Segundo relatos que circulam na cidade e imagens que teriam sido registradas no local, a criança teria sido abordada após sair de um banheiro público no balneário e levada para uma área afastada, onde ocorreu a violência. O caso, de extrema gravidade, envolve crime contra menor e exige resposta imediata e rigorosa das autoridades.
O que causa ainda mais indignação entre moradores é a percepção de que o suspeito do crime não estaria sendo tratado com a urgência e a transparência que a situação exige. Há relatos de omissão, silêncio institucional e falta de informações oficiais claras, o que alimenta a sensação de impunidade e abandono das vítimas.
A indignação cresce em um município que já convive com críticas recorrentes à atuação do poder público diante de casos sensíveis. Para muitos moradores, o episódio reforça a imagem de uma cidade onde interesses políticos e relações de poder parecem se sobrepor à proteção de crianças e adolescentes.

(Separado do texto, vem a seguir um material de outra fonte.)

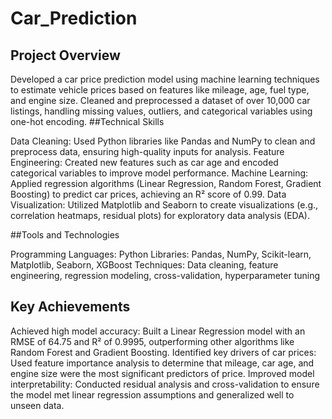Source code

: # Car_Prediction
##  Project Overview
Developed a car price prediction model using machine learning techniques to estimate vehicle prices based on features like mileage, age, fuel type, and engine size.
Cleaned and preprocessed a dataset of over 10,000 car listings, handling missing values, outliers, and categorical variables using one-hot encoding.
##Technical Skills

Data Cleaning: Used Python libraries like Pandas and NumPy to clean and preprocess data, ensuring high-quality inputs for analysis.
Feature Engineering: Created new features such as car age and encoded categorical variables to improve model performance.
Machine Learning: Applied regression algorithms (Linear Regression, Random Forest, Gradient Boosting) to predict car prices, achieving an R² score of 0.99.
Data Visualization: Utilized Matplotlib and Seaborn to create visualizations (e.g., correlation heatmaps, residual plots) for exploratory data analysis (EDA).

##Tools and Technologies

Programming Languages: Python
Libraries: Pandas, NumPy, Scikit-learn, Matplotlib, Seaborn, XGBoost
Techniques: Data cleaning, feature engineering, regression modeling, cross-validation, hyperparameter tuning

## Key Achievements

Achieved high model accuracy: Built a Linear Regression model with an RMSE of 64.75 and R² of 0.9995, outperforming other algorithms like Random Forest and Gradient Boosting.
Identified key drivers of car prices: Used feature importance analysis to determine that mileage, car age, and engine size were the most significant predictors of price.
Improved model interpretability: Conducted residual analysis and cross-validation to ensure the model met linear regression assumptions and generalized well to unseen data.
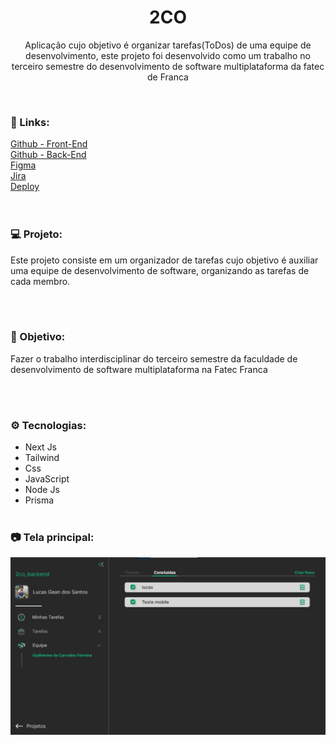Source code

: <h1 align="center">2CO</h1>
<p align="center">Aplicação cujo objetivo é organizar tarefas(ToDos) de uma equipe de desenvolvimento, este projeto foi desenvolvido como um trabalho no terceiro semestre do desenvolvimento de software multiplataforma da fatec de Franca</p> <br />

### 🔗 Links:
<a href="https://github.com/LucasTKP/2co">Github - Front-End</a></br>
<a href="https://github.com/LucasTKP/2co_backend">Github - Back-End</a></br>
<a href="https://www.figma.com/file/mKneVxql3uZ310w4NwqvF1/Untitled?type=design&node-id=0%3A1&mode=design&t=efgT8jDNLr4FjZoB-1">Figma</a></br>
<a href="https://cayksite123.atlassian.net/jira/software/c/projects/P2CO/boards/3?atlOrigin=eyJpIjoiNjEyOTYyMzE3NTUxNDU4ZTlhNTQxYmY3ZmZjYTVkZDMiLCJwIjoiaiJ9">Jira</a></br>
<a href="https://2co-sigma.vercel.app">Deploy</a></br>
</br>
</br>

### 💻 Projeto:

Este projeto consiste em um organizador de tarefas cujo objetivo é auxiliar uma equipe de desenvolvimento de software, organizando as tarefas de cada membro.

<br /> <br />

### 🎯 Objetivo:

Fazer o trabalho interdisciplinar do terceiro semestre da faculdade de desenvolvimento de software multiplataforma na Fatec Franca

<br /> <br />

### ⚙️ Tecnologias:

- Next Js
- Tailwind
- Css
- JavaScript
- Node Js
- Prisma
  <br /> <br />

### 📷 Tela principal:
<div align="center">
  <a href="https://projectdoctorcare.vercel.app/">
    <img src="imageProject.png" alt="Preview 2CO">
  </a>
</div>

<br />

Diante desse cenário, cresce a expectativa em relação ao Judiciário local. A recente chegada de um novo juiz à comarca reacende a esperança de que o caso seja tratado com a seriedade, independência e rigor que a lei exige. A população cobra que o sistema de Justiça atue para garantir proteção à vítima, investigação transparente e responsabilização efetiva, sem interferências políticas ou corporativas.
Casos como este colocam São João da Barra diante de uma encruzilhada moral e institucional. Ou o município rompe com práticas de silêncio e tolerância, reafirmando o compromisso com a lei e com a dignidade humana, ou continuará convivendo com a descrença, o medo e a sensação de que o poder protege quem não deveria ser protegido.
Quando uma criança é vítima, não há espaço para relativizações, conveniências políticas ou omissões. O que está em jogo não é apenas a punição de um crime, mas a credibilidade das instituições e o direito básico de uma comunidade viver sob a proteção da Justiça.